### Document text
Oh, I resisted. In fact, I never went close to the water. But I did spend a long time staring at the ocean, fully conscious that the wind was having an entirely misleading effect on my continued resolution to stay out of the sun and avoid sunburns. The area I was at, right next to Windward Avenue, features a breaker that allows for some fantastic sights of the waves crashing into the rocks.
There is nothing to fear except.. whoah, did you see that?
It also features a colorful graffiti wall where taggers can go and paint as much as they want to. The smell of the canned paint carries for a certain distance. As the picture suggests, so-called graffiti “artists” can’t be bothered to stick to the wall: the surrounding trees are just as painted as the wall itself.
There is nothing to fear except graffiti gangs.
Nearby, there’s a massive steel sculpture by Mark di Suvero named either “Voxal” or “Voxal 2000”. (It proved surprisingly difficult to obtain any information at all about this sculpture on the Internet)
There is nothing to fear except Voxal 2000… which is actually kind of spooky.
But I get bored easily. Within minutes, as I was nursing a Subway-bought Dr. Pepper and walking down the Boardwalk, I realized that I still had more than an hour before the bus pick-up, and very little interest in spending more time in Venice. Oh, it’s a colorful neighborhood all right: A mixture of counter-culture merchants, sixties rejects, pot activists (I was handed a pamphlet about “testing”), street performers, muscle-heavy culturists and pretty girls. But this obviously wasn’t my scene, and the prospect of spending more than an hour wandering around just filled me with dreary ennui.
There is nothing to fear except for… aaah! Run! It’s a Ferris wheel!
So I looked north. The Ferris wheel of the Santa Monica Pier beckoned, barely a few kilometers away. As I was walking north on the Boardwalk, the next course of action seemed clear: Hoof it for a few minutes, visit the Pier and be on time at the first bus stop. A look at a map I had in my backpack confirmed that barely three kilometers separated the Pier from Venice Beach: an easy 30-minutes walk.
Sneaky Ferris Wheel.
So that’s how I ended up walking the distance between the two alternate destinations of our bus tour, with enough time to visit both areas. Now, the Santa Monica Pier isn’t necessarily more compelling than Venice Beach (if Venice is for countercultural people in their twenties and the teenagers looking up to them, the Pier is for families with children.), but it has its share of charms, spectacular sights (Hey, Ferris wheel!) and pretty girls. For shutterbugs, it allows to take pictures of the beaches from an unusual angle.

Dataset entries
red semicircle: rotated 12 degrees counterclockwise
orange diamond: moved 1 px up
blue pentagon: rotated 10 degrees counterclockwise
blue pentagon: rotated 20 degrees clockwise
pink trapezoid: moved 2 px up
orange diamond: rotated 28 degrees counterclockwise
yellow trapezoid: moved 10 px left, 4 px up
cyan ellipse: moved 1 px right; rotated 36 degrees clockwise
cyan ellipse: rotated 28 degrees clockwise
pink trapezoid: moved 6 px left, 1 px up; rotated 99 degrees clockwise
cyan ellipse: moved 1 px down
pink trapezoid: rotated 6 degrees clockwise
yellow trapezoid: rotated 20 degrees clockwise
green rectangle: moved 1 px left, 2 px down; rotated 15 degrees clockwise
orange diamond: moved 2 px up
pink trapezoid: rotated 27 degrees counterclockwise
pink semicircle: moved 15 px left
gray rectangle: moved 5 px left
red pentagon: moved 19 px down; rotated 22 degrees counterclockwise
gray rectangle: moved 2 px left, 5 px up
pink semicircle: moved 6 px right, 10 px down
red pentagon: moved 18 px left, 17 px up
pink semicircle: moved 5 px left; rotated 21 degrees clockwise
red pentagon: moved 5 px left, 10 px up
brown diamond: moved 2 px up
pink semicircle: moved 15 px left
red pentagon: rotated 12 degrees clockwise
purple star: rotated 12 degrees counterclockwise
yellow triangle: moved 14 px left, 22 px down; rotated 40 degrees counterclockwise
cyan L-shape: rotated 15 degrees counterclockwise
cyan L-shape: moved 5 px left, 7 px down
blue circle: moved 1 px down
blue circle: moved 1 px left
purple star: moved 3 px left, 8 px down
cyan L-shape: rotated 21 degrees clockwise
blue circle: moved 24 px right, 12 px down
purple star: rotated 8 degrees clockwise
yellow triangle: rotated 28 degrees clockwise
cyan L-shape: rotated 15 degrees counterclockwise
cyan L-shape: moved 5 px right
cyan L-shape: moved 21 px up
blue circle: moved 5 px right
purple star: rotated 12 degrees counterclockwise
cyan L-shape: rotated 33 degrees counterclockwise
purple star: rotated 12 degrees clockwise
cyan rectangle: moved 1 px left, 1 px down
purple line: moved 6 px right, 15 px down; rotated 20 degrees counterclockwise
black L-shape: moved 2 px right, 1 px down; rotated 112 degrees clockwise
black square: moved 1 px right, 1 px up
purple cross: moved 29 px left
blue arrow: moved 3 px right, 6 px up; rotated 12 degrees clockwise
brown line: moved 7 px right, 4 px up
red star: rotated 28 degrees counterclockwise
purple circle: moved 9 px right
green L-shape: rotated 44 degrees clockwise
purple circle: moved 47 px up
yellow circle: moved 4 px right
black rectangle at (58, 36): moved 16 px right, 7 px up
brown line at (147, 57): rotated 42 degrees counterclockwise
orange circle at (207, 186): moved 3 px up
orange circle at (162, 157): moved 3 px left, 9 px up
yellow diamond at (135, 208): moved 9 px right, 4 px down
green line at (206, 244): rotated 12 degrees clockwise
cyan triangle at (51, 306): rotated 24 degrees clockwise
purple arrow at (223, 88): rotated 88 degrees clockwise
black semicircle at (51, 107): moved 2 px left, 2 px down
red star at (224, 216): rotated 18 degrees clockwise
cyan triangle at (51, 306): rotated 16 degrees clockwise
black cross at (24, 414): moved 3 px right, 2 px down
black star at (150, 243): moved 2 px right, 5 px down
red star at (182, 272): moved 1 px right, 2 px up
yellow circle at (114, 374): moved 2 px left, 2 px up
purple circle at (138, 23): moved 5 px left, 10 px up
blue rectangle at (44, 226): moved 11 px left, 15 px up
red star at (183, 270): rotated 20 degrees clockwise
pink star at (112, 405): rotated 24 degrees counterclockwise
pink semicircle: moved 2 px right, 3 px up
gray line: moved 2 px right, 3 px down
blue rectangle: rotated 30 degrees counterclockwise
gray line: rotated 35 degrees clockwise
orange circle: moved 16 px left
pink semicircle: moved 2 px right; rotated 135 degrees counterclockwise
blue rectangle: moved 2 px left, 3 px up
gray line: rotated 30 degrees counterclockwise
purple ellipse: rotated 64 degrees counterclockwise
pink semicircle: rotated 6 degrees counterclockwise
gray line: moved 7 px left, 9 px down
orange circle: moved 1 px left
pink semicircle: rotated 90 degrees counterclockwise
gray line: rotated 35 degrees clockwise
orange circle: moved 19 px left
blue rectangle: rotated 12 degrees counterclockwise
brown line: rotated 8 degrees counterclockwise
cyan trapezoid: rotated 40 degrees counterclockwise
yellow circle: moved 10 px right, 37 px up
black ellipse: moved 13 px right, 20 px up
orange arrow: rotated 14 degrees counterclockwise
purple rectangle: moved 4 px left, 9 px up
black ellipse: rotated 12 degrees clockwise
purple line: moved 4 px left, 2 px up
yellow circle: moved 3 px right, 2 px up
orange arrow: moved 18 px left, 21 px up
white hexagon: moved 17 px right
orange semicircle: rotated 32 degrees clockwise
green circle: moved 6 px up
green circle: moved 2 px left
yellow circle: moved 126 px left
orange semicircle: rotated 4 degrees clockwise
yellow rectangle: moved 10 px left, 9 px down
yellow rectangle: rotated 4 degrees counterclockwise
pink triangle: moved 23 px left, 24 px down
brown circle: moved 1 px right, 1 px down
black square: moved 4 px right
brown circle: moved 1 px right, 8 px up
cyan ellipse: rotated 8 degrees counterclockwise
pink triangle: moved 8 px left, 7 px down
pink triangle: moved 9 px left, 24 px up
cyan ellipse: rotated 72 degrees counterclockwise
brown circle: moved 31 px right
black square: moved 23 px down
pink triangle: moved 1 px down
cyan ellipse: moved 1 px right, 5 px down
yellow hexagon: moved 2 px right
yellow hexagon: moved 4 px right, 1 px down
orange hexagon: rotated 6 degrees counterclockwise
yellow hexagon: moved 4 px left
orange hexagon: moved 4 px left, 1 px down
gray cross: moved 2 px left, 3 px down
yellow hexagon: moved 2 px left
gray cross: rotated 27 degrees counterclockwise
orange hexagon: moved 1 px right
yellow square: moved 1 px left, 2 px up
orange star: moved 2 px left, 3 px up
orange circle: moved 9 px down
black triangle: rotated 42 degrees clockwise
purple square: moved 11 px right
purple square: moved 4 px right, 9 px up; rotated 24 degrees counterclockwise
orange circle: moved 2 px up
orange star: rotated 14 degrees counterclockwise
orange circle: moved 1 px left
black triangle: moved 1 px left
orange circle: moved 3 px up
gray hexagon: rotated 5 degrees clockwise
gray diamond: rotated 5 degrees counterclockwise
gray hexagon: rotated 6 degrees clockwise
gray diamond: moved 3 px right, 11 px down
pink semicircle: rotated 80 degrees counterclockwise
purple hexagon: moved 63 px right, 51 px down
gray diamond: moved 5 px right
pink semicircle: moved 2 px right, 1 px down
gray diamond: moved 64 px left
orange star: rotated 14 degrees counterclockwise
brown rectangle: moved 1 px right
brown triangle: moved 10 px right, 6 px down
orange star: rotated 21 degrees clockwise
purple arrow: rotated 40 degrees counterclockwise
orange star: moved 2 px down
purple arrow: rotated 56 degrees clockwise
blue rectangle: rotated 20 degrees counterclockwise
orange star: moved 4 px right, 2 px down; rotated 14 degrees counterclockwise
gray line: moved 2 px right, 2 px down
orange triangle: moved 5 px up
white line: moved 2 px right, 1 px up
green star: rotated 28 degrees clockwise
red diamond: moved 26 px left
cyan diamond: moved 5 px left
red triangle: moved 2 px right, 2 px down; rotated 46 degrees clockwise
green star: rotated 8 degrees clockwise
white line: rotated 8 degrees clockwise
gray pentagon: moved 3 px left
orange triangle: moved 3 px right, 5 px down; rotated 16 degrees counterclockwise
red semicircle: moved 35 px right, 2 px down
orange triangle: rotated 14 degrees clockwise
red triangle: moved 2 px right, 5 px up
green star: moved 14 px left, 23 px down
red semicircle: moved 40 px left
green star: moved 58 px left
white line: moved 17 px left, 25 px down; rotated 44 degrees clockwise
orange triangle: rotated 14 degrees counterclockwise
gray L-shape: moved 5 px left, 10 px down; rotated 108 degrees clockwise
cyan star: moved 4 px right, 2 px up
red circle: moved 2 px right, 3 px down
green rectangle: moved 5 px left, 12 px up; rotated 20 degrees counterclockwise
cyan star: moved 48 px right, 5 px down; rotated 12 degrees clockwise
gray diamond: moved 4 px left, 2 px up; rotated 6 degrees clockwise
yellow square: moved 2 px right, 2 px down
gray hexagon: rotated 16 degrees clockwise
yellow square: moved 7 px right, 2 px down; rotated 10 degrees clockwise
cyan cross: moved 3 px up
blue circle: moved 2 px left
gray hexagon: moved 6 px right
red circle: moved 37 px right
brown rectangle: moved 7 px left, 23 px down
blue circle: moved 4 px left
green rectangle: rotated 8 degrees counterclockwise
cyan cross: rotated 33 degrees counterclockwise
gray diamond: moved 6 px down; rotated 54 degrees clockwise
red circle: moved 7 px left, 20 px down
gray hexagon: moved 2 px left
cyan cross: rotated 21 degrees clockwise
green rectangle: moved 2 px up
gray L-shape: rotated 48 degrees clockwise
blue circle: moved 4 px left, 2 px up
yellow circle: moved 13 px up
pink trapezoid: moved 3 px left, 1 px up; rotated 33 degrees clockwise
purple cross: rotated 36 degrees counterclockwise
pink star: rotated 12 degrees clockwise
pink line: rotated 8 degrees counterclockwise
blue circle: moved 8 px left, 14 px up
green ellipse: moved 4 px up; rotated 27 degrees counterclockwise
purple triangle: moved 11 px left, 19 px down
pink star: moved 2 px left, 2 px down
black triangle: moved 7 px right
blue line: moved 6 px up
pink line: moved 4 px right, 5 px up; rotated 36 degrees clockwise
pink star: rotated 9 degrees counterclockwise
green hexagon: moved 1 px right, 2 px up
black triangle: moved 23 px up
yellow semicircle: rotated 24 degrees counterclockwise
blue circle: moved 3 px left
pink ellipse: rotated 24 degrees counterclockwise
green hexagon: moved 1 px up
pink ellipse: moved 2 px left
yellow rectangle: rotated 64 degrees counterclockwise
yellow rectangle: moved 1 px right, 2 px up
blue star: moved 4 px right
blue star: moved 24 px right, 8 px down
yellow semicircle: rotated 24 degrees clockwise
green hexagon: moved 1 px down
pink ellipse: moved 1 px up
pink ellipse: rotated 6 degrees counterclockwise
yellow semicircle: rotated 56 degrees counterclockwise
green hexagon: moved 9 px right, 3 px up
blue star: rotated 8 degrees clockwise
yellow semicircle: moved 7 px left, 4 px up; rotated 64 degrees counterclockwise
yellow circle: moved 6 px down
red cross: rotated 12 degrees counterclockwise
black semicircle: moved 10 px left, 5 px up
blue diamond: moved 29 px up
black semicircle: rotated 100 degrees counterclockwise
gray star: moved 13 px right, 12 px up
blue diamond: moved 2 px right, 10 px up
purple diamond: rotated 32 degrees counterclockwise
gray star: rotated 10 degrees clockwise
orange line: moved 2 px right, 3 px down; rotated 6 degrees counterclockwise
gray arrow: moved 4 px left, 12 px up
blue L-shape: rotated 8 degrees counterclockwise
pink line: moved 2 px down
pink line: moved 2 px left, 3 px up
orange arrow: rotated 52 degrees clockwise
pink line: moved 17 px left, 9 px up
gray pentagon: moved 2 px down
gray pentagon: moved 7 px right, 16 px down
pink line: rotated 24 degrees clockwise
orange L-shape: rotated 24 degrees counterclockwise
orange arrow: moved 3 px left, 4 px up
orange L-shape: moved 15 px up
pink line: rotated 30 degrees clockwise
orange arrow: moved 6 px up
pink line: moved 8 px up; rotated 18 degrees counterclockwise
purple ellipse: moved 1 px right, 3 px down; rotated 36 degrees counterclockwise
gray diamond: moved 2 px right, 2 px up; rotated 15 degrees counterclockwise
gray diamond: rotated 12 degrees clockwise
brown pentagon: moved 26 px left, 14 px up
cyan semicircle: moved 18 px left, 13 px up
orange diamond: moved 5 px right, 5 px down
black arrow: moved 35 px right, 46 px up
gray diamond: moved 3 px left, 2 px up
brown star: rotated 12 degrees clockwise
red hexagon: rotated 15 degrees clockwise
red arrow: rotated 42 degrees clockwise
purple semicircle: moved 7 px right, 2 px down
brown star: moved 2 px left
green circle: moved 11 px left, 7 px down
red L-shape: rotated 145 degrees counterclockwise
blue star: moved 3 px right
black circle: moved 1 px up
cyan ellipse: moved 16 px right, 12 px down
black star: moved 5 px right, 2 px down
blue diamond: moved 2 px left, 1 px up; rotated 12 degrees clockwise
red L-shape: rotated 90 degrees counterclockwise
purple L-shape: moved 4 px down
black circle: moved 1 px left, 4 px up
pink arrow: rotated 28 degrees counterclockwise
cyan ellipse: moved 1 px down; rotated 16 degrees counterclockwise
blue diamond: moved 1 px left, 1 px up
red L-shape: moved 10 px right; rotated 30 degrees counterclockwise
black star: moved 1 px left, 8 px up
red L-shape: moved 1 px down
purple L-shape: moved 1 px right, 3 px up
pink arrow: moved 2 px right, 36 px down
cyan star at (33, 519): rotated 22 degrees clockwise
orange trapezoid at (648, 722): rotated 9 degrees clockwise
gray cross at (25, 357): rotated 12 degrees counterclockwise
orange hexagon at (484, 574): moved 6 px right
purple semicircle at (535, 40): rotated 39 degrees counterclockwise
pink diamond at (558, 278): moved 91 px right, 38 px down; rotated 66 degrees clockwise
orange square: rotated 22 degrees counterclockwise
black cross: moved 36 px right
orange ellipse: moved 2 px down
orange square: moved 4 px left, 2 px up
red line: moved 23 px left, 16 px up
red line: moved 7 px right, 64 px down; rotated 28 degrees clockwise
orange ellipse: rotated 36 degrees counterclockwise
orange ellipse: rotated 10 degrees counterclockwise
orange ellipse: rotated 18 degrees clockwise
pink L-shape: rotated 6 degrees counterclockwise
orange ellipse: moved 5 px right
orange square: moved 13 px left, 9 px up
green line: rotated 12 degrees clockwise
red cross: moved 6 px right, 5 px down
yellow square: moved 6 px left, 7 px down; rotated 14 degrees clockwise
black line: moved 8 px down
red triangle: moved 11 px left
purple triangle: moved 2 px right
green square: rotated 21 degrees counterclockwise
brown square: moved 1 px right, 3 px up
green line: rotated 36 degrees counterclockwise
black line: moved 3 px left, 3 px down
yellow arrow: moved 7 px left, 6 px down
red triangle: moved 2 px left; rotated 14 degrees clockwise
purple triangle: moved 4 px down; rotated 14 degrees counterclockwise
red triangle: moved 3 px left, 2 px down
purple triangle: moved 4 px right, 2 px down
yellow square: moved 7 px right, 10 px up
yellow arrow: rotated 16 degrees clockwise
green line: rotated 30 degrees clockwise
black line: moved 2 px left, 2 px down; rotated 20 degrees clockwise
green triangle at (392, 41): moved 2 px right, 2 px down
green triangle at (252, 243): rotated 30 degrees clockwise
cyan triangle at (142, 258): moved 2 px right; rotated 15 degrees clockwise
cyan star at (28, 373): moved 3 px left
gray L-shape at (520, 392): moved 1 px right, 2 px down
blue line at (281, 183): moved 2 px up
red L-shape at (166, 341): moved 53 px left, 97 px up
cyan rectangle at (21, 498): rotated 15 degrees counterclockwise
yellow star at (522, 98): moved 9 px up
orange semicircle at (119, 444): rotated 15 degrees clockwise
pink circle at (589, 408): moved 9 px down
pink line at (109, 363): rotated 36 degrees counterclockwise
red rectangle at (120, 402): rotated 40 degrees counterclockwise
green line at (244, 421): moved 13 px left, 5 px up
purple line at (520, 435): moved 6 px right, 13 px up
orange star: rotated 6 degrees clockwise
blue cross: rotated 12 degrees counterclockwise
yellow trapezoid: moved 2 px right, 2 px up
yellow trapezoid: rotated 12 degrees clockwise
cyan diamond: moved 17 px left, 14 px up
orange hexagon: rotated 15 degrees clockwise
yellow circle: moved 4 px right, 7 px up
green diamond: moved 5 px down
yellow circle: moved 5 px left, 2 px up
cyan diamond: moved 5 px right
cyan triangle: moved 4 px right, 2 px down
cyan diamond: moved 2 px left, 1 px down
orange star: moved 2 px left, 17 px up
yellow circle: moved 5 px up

### Required work
Write out the passage of the Venice Beach text between "Sneaky Ferris Wheel." and "an unusual angle.", inclusive.

### Expected answer
Sneaky Ferris Wheel.
So that’s how I ended up walking the distance between the two alternate destinations of our bus tour, with enough time to visit both areas. Now, the Santa Monica Pier isn’t necessarily more compelling than Venice Beach (if Venice is for countercultural people in their twenties and the teenagers looking up to them, the Pier is for families with children.), but it has its share of charms, spectacular sights (Hey, Ferris wheel!) and pretty girls. For shutterbugs, it allows to take pictures of the beaches from an unusual angle.